WHAT TO WORK ON |
Count the lines in the records below that contain the string "series", treating uppercase and lowercase as different. Give only the number.

DATASET |

══════

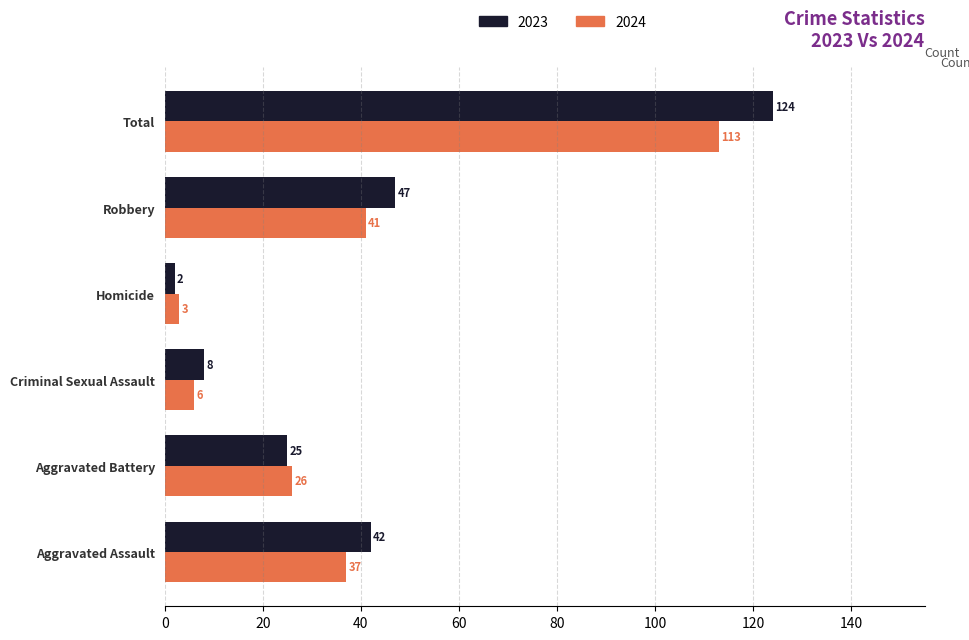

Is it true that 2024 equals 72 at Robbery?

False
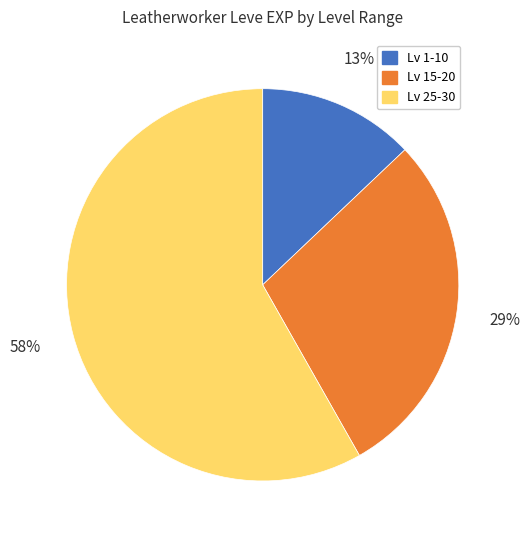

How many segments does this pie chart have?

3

══════

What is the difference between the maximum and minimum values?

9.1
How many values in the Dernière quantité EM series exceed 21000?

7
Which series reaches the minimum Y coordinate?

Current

══════

ANSWER SPACE |
2